Mutant Analysis and Computational Analysis of the Essential Light Chain and Regulatory Light Chain Interactions with Respect to Regulation of Smooth Muscle Myosin

Abstract

To understand how smooth muscle myosin's (SMM) light chains are involved in phosphorylation dependent regulation of ATP hydrolysis, we expressed single, double and triple amino acid mutants of the heavy chain, regulatory (RLC) or essential light chain (ELC) in the area of the Ca2+-binding loop of the ELC. We mutated this area because of similarities to scallop smooth myosin's Ca2+ regulatory mechanism.
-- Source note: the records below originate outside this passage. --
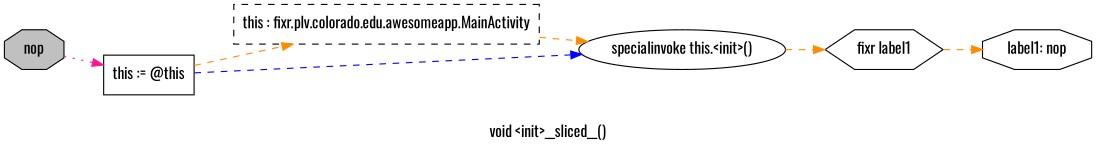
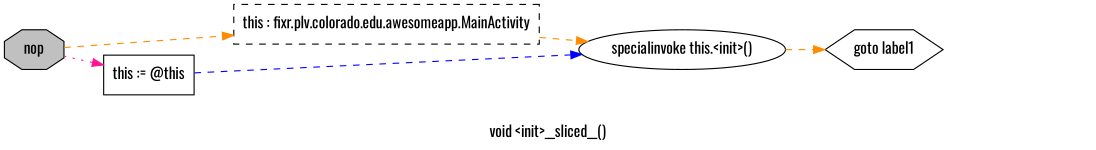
  digraph {
    fontname=Oswald
    label="void <init>__sliced__()"
    rankdir=LR
    node [fontname=Oswald shape=box]
    edge [color=darkorange fontname=Oswald style=dashed]
    n1 [label="this : fixr.plv.colorado.edu.awesomeapp.MainActivity" style=dashed]
    n2 [label="specialinvoke this.<init>()" shape=ellipse]
-   n3 [label="fixr label1" shape=hexagon]
+   n3 [label="goto label1" shape=hexagon]
    n4 [fillcolor=gray label=nop shape=octagon style=filled]
    n5 [label="this := @this"]
-   n6 [label="label1: nop" shape=octagon]
    n1 -> n2
    n2 -> n3
-   n3 -> n6
    n4 -> n5 [color=deeppink style=dotted]
-   n5 -> n1
+   n4 -> n1
    n5 -> n2 [color=blue]
  }
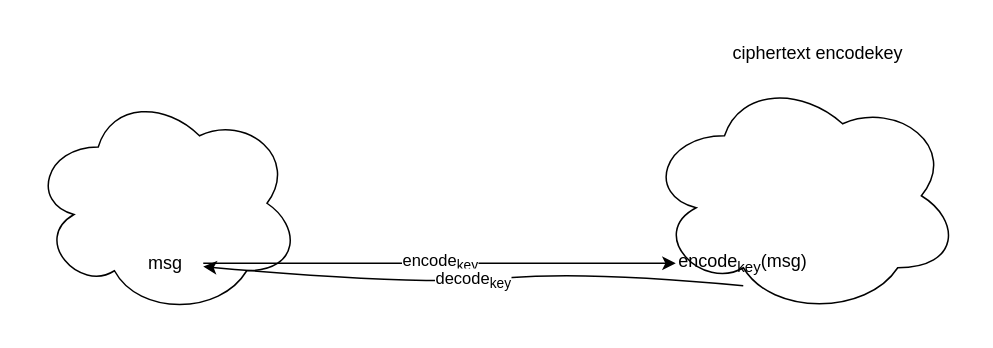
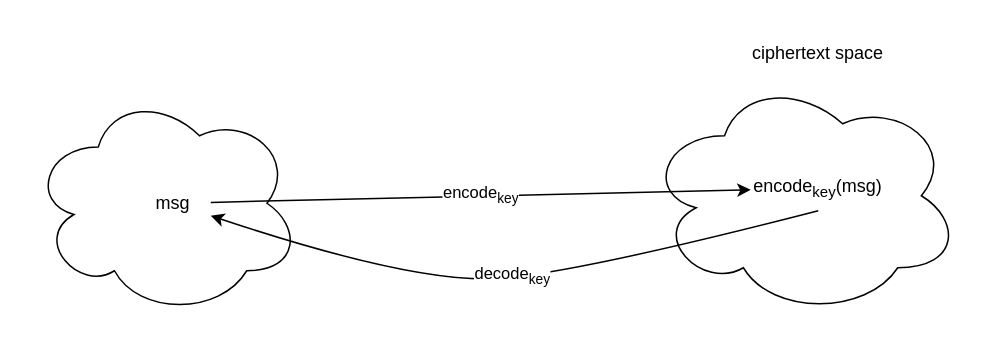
  <mxCell id="0" />
  <mxCell id="1" parent="0" />
  <mxCell id="2" value="" style="ellipse;shape=cloud;whiteSpace=wrap;html=1;" vertex="1" parent="1"><mxGeometry x="430" y="50" width="210" height="160" as="geometry" /></mxCell>
  <mxCell id="3" value="" style="ellipse;shape=cloud;whiteSpace=wrap;html=1;" vertex="1" parent="1"><mxGeometry x="20" y="60" width="180" height="150" as="geometry" /></mxCell>
  <mxCell id="4" value="encode&lt;sub&gt;key&lt;/sub&gt;" style="endArrow=classic;html=1;" edge="1" parent="1" source="5" target="6"><mxGeometry width="50" height="50" relative="1" as="geometry"><mxPoint x="270" y="170" as="sourcePoint" /><mxPoint x="410" y="120" as="targetPoint" /></mxGeometry></mxCell>
- <mxCell id="5" value="msg" style="text;html=1;strokeColor=none;fillColor=none;align=center;verticalAlign=middle;whiteSpace=wrap;rounded=0;" vertex="1" parent="1"><mxGeometry x="85" y="160" width="50" height="30" as="geometry" /></mxCell>
- <mxCell id="6" value="encode&lt;sub&gt;key&lt;/sub&gt;(msg)" style="text;html=1;strokeColor=none;fillColor=none;align=center;verticalAlign=middle;whiteSpace=wrap;rounded=0;" vertex="1" parent="1"><mxGeometry x="450" y="160" width="90" height="30" as="geometry" /></mxCell>
+ <mxCell id="5" value="msg" style="text;html=1;strokeColor=none;fillColor=none;align=center;verticalAlign=middle;whiteSpace=wrap;rounded=0;" vertex="1" parent="1"><mxGeometry x="90" y="120" width="50" height="30" as="geometry" /></mxCell>
+ <mxCell id="6" value="encode&lt;sub&gt;key&lt;/sub&gt;(msg)" style="text;html=1;strokeColor=none;fillColor=none;align=center;verticalAlign=middle;whiteSpace=wrap;rounded=0;" vertex="1" parent="1"><mxGeometry x="500" y="110" width="90" height="30" as="geometry" /></mxCell>
  <mxCell id="7" value="decode&lt;sub&gt;key&lt;/sub&gt;" style="curved=1;endArrow=classic;html=1;exitX=0.5;exitY=1;exitDx=0;exitDy=0;" edge="1" parent="1" source="6" target="5"><mxGeometry width="50" height="50" relative="1" as="geometry"><mxPoint x="360" y="270" as="sourcePoint" /><mxPoint x="410" y="220" as="targetPoint" /><Array as="points"><mxPoint x="390" y="180" /><mxPoint x="280" y="190" /></Array></mxGeometry></mxCell>
- <mxCell id="8" value="ciphertext encodekey" style="text;html=1;strokeColor=none;fillColor=none;align=center;verticalAlign=middle;whiteSpace=wrap;rounded=0;" vertex="1" parent="1"><mxGeometry x="460" y="20" width="170" height="30" as="geometry" /></mxCell>
+ <mxCell id="8" value="ciphertext space" style="text;html=1;strokeColor=none;fillColor=none;align=center;verticalAlign=middle;whiteSpace=wrap;rounded=0;" vertex="1" parent="1"><mxGeometry x="460" y="20" width="170" height="30" as="geometry" /></mxCell>
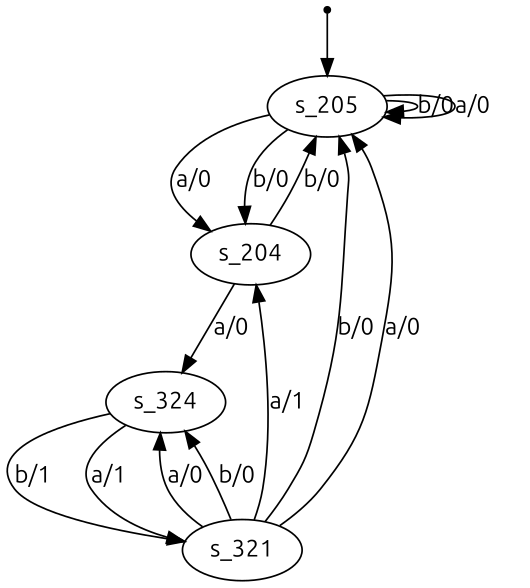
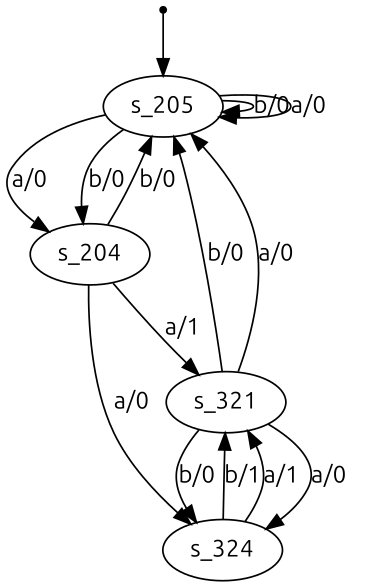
  digraph {
    fontname=Ubuntu
    node [fontname=Ubuntu]
    edge [fontname=Ubuntu]
    s_205 [root=true]
    s_204
    s_324
    s_321
    qi [shape=point]
    s_205 -> s_205 [label="b/0"]
    s_205 -> s_205 [label="a/0"]
    s_205 -> s_204 [label="a/0"]
    s_205 -> s_204 [label="b/0"]
    s_204 -> s_205 [label="b/0"]
    s_204 -> s_324 [label="a/0"]
-   s_321 -> s_204 [label="a/1"]
+   s_204 -> s_321 [label="a/1"]
    s_324 -> s_321 [label="b/1"]
    s_324 -> s_321 [label="a/1"]
    s_321 -> s_205 [label="b/0"]
    s_321 -> s_205 [label="a/0"]
    s_321 -> s_324 [label="a/0"]
    s_321 -> s_324 [label="b/0"]
    qi -> s_205
  }
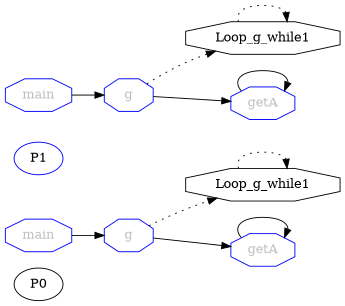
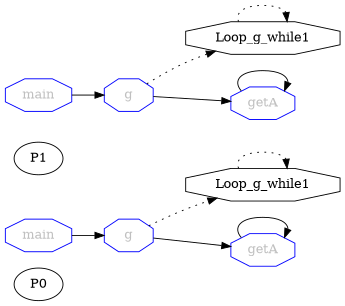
  digraph {
    rankdir=LR
    node [color=blue fillcolor=white fontcolor=grey shape=octagon style=filled]
    n1 [color=black label=P0 fillcolor="" fontcolor="" shape="" style=""]
    n2 [color=black fontcolor=black label=Loop_g_while1]
    n3 [label=main]
    n4 [label=g]
    n5 [label=getA]
-   n6 [label=P1 fillcolor="" fontcolor="" shape="" style=""]
+   n6 [color=black label=P1 fillcolor="" fontcolor="" shape="" style=""]
    n7 [color=black fontcolor=black label=Loop_g_while1]
    n8 [label=main]
    n9 [label=g]
    n10 [label=getA]
    subgraph sub_1 {
      n1
      n2
      n3
      n4
      n5
    }
    subgraph sub_2 {
      n6
      n7
      n8
      n9
      n10
    }
    n2 -> n2 [style=dotted]
    n3 -> n4
    n4 -> n2 [style=dotted]
    n4 -> n5
    n5 -> n5
    n7 -> n7 [style=dotted]
    n8 -> n9
    n9 -> n7 [style=dotted]
    n9 -> n10
    n10 -> n10
  }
Since the ELC is not required to maintain the off state, we reasoned that mutations in this region would specifically alter the activity of the on (phosphorylated) state of SMM. Mutations were made to disrupt hydrogen bonding between the ELC and RLC and the heavy chain (HC) based on scallop crystal structures. All mutant ATPase activities and actin sliding velocities (ASVs) were essentially identical to wild type in the unphosphorylated. For the phosphorylated states, one class of mutant showed normal ATPase activity and ASVs; a second class showed similarly depressed ATPase activity and ASVs; and a third class with differentially depressed ATPase activity and ASVs. We also created recovery mutants that restored (and recoupled) ATPase rates with ASVs. We then used course grain discrete molecular dynamics and force constant profiling to reconcile changes in the interactions of ELC, RLC & HC in that region, with changes at the ATPase site. We created a prepowerstroke smooth muscle myosin model with an ELC Ca2+ loop from scallop that interacted weakly with the RLC and used FlexServe (http://mmb.pcb.ub.es/FlexServ/) to compute changes in flexibility between the native (1QVI) and modified model. We see that changes in the ELC RLC interaction have direct effects on lever arm flexibility and active site protein dynamics.